Chilean parliamentarian (1904–1983)

Manuel Salvador Montt Lehuedé (9 September 1904 – 9 June 1983) was a Chilean lawyer, writer, historian and liberal politician who served two consecutive terms as a Deputy of the Republic between 1941 and 1949.

== Biography ==
Montt Lehuedé was born in Santiago, Chile, on 9 September 1904. He was the son of Luis Montt Montt and Emilia Lehuedé, and grandson of Manuel Montt Torres.

He studied at Colegio San Pedro Nolasco and later attended the University of Chile Faculty of Law, qualifying as a lawyer on 14 January 1929. His thesis was entitled De la acción de desposeimiento.
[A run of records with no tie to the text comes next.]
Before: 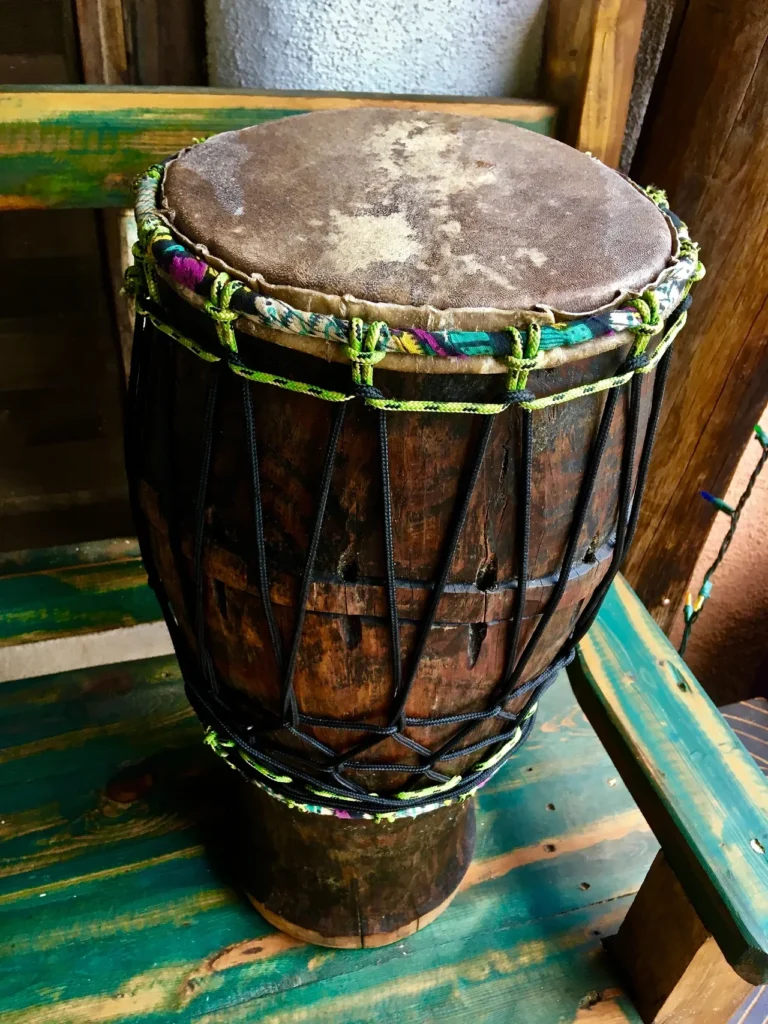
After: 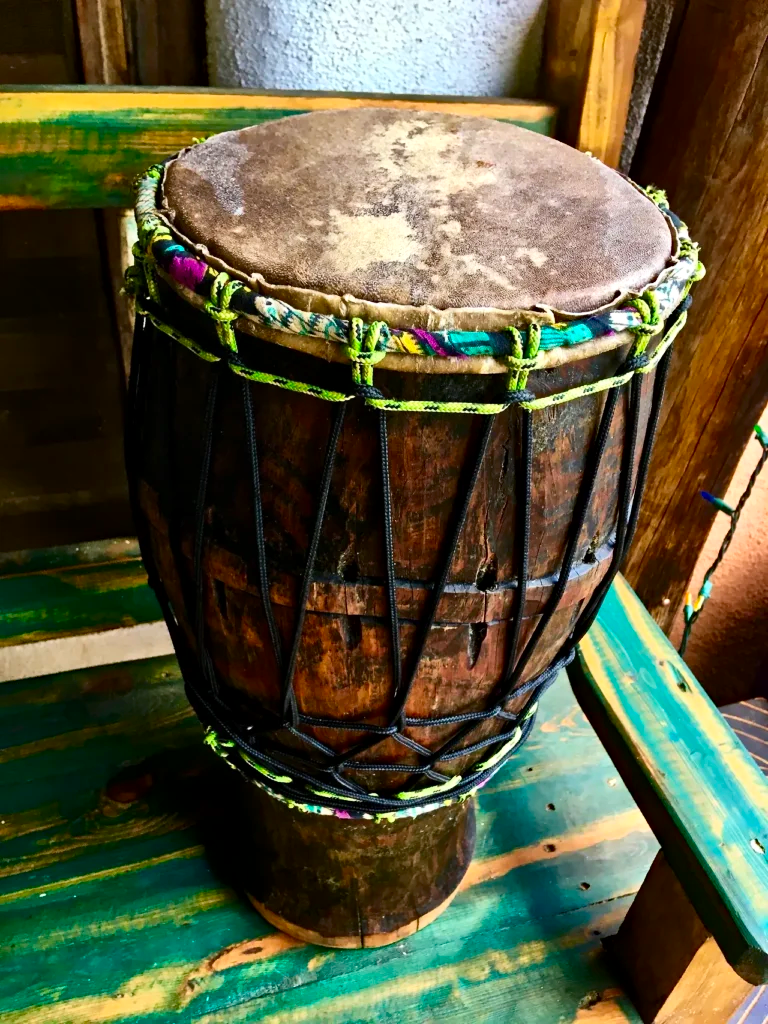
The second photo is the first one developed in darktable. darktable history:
local contrast: mode bilateral grid, contrast 19, coarseness 49, detail 119%, midtone range 0.2
haze removal: adaptive false
contrast brightness saturation: contrast 0.233, brightness 0.097, saturation 0.29
tone equalizer: edges refinement/feathering 500, mask exposure compensation -1.57 EV, preserve details no
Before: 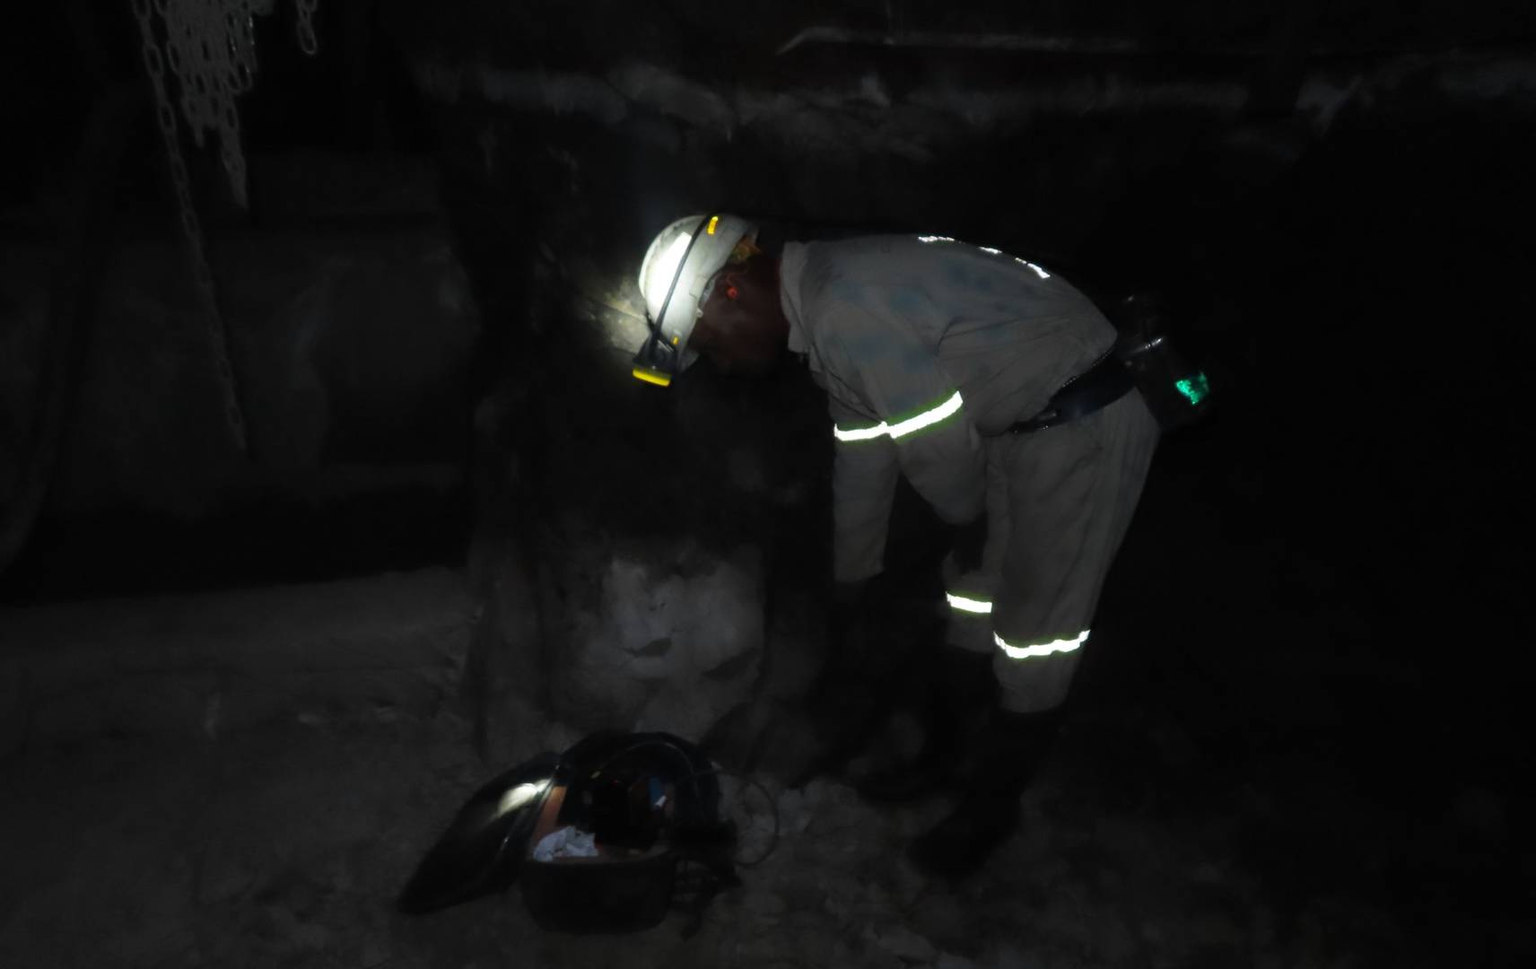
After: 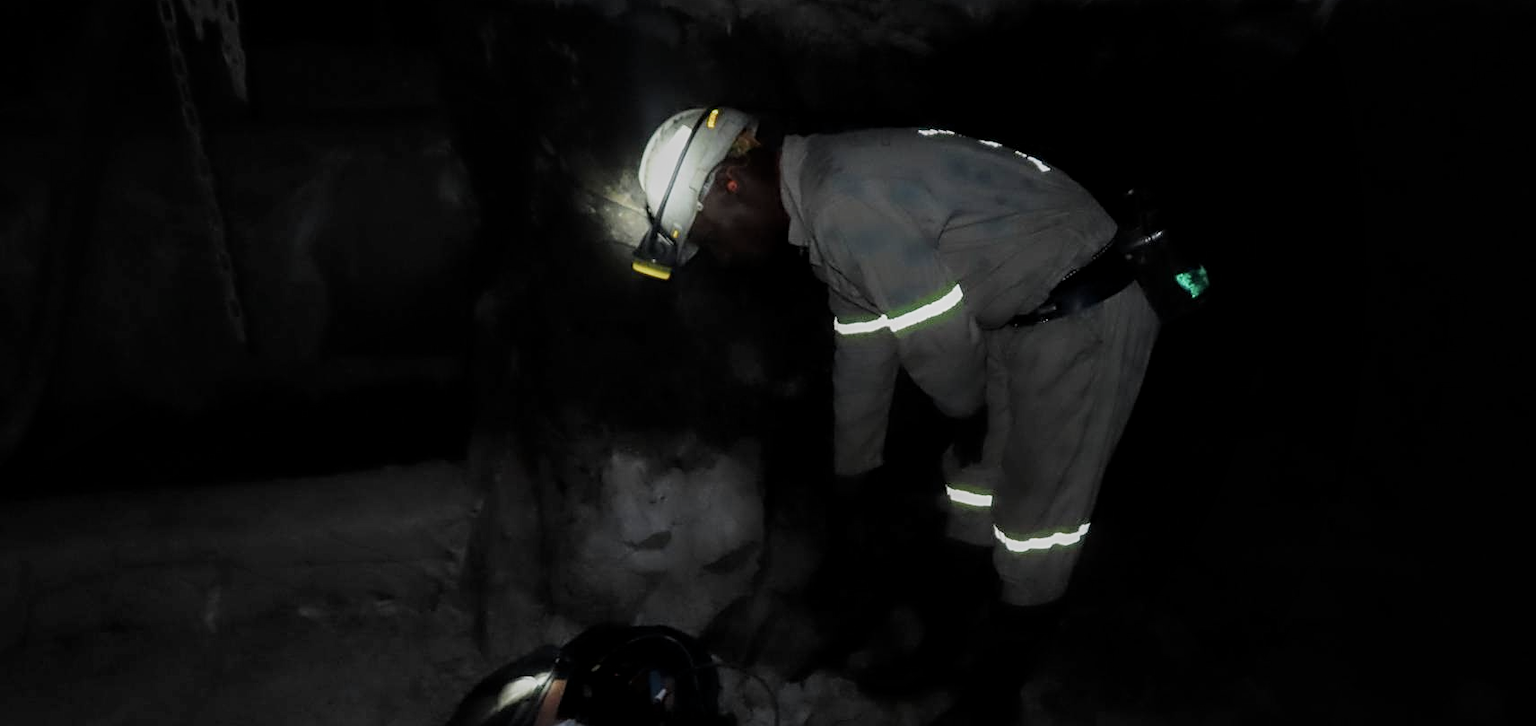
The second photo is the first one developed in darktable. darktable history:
contrast brightness saturation: contrast 0.11, saturation -0.17
crop: top 11.038%, bottom 13.962%
sharpen: on, module defaults
filmic rgb: black relative exposure -13 EV, threshold 3 EV, target white luminance 85%, hardness 6.3, latitude 42.11%, contrast 0.858, shadows ↔ highlights balance 8.63%, color science v4 (2020), enable highlight reconstruction true
local contrast: on, module defaults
He married Selma Elena Dubournais Sommer in Santiago on 2 May 1941. The couple had three children: Manuel, Luis and Rosario.

== Professional career ==
Montt Lehuedé practiced law in Santiago. He served as legal procurator of the Banco de Chile between 1925 and 1928, and later as lawyer for the Internal Revenue Service (SII) from 1928 to 1931. He also worked for the Agricultural Colonization Fund. In the private sector, he served as President of the insurance company La Mundial and Vice President of Exprinter S.A.
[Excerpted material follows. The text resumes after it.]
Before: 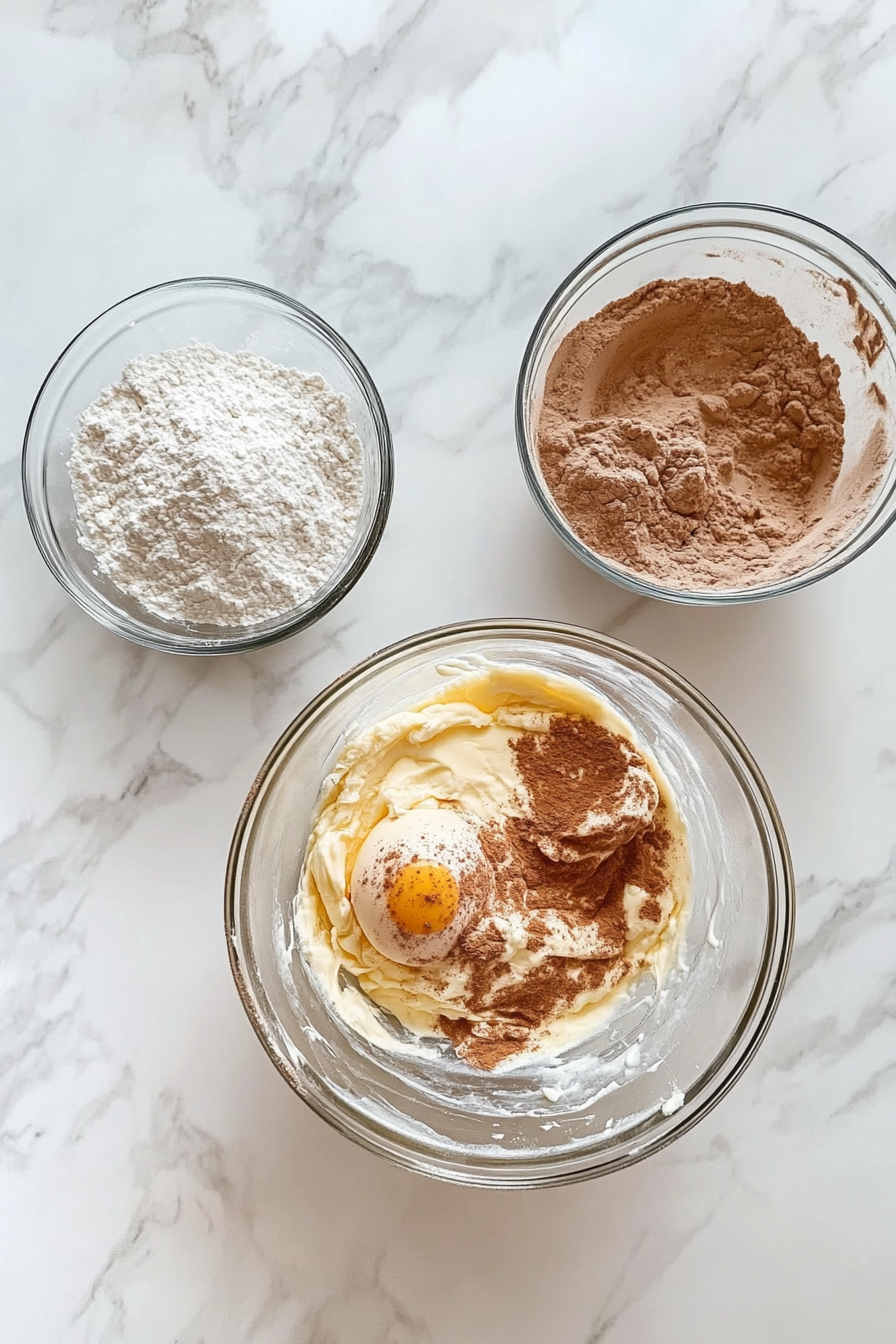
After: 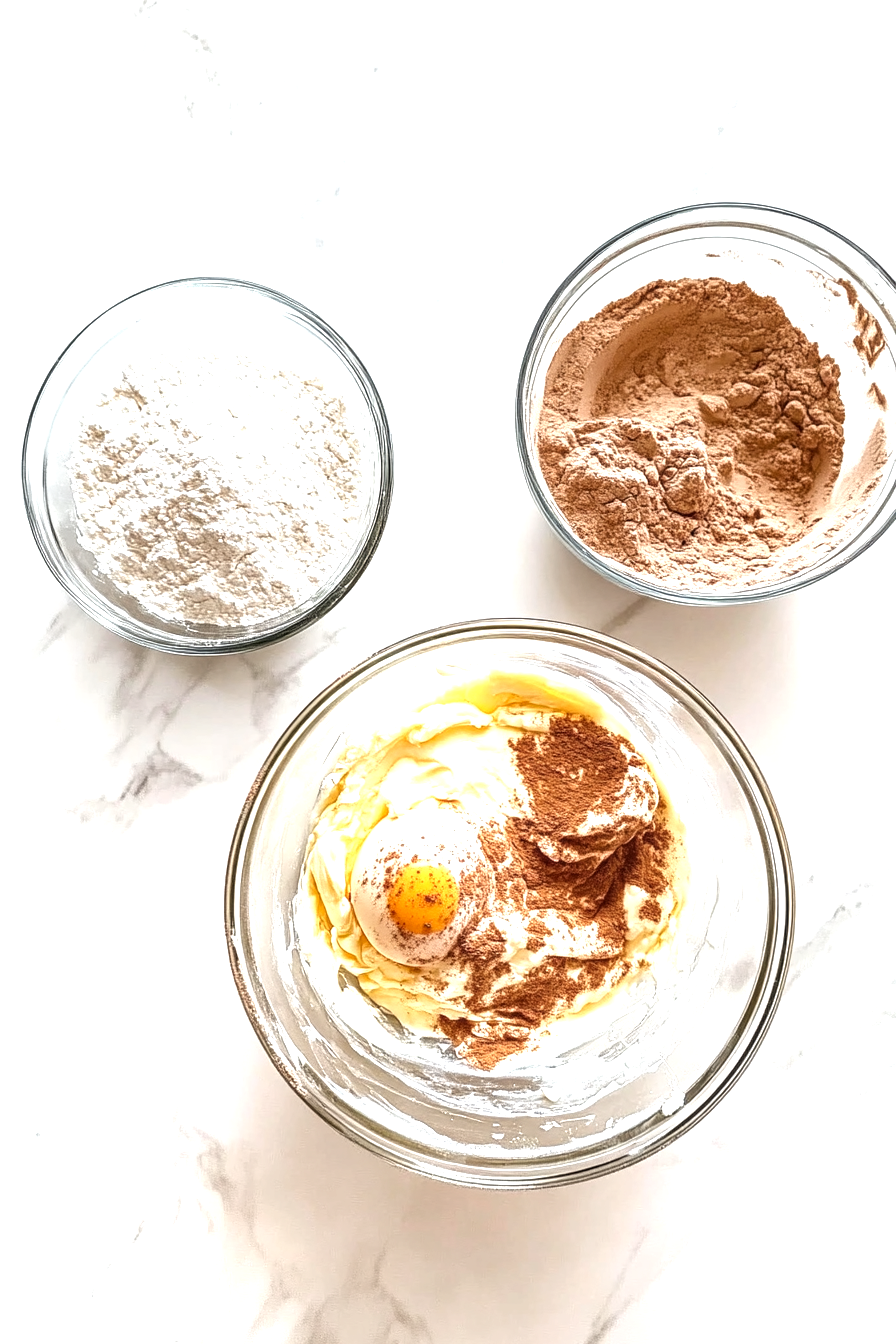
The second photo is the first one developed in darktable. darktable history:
local contrast: detail 130%
tone equalizer: -8 EV -1.08 EV, -7 EV -1.02 EV, -6 EV -0.842 EV, -5 EV -0.538 EV, -3 EV 0.552 EV, -2 EV 0.878 EV, -1 EV 0.985 EV, +0 EV 1.06 EV, mask exposure compensation -0.487 EV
He was a professor of Literature at the Instituto Nacional, a writer and historian, and served as Director of the National Library.

== Political career ==
Montt Lehuedé joined the Liberal Party in 1932. He served as Secretary General of the Liberal Convention of that year and subsequently as Secretary General of the party until 1941.

He was elected Deputy for the 15th Departmental Group —Itata and San Carlos— for the 1941–1945 term. During this period, he served as a replacement member of the Standing Committees on Labour and Social Legislation, Constitution, Legislation and Justice, and Finance, and as a full member of the Standing Committee on National Defense.

He was re-elected Deputy for the same constituency for the 1945–1949 term. During this term, he served as a replacement member of the Standing Committees on Constitution, Legislation and Justice, and Finance, and as a full member of the Standing Committee on Labour and Social Legislation.

Montt Lehuedé was a member of the Sociedad Chilena de Historia y Geografía from 1932, serving as its President in 1957 and later being named an honorary member. He was also President of the Fundación Manuel Montt and a member of the Club de La Unión.